INFORMATION PROVIDED Start Marker

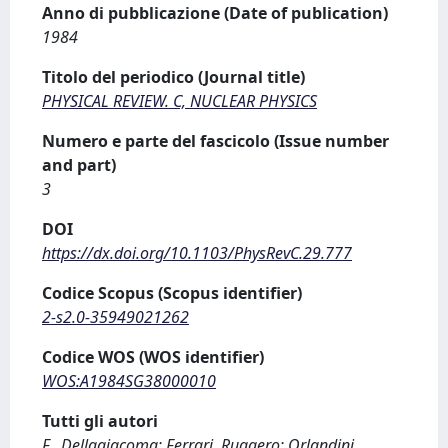
Anno di pubblicazione (Date of publication)
1984
Titolo del periodico (Journal title)
PHYSICAL REVIEW. C, NUCLEAR PHYSICS
Numero e parte del fascicolo (Issue number
and part)
3
DOI
https://dx.doi.org/10.1103/PhysRevC.29.777
Codice Scopus (Scopus identifier)
2-s2.0-35949021262
Codice WOS (WOS identifier)
WOS:A1984SG38000010
Tutti gli autori
F., Dellagiacoma; Ferrari, Ruggero; Orlandini,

INFORMATION PROVIDED End Marker

■ AIM OF THE TASK
Reproduce the text read from the records above word for word, leaving the pictures out of your answer.

■ SOLUTION
Anno di pubblicazione (Date of publication)
1984
Titolo del periodico (Journal title)
PHYSICAL REVIEW. C, NUCLEAR PHYSICS
Numero e parte del fascicolo (Issue number
and part)
3
DOI
https://dx.doi.org/10.1103/PhysRevC.29.777
Codice Scopus (Scopus identifier)
2-s2.0-35949021262
Codice WOS (WOS identifier)
WOS:A1984SG38000010
Tutti gli autori
F., Dellagiacoma; Ferrari, Ruggero; Orlandini,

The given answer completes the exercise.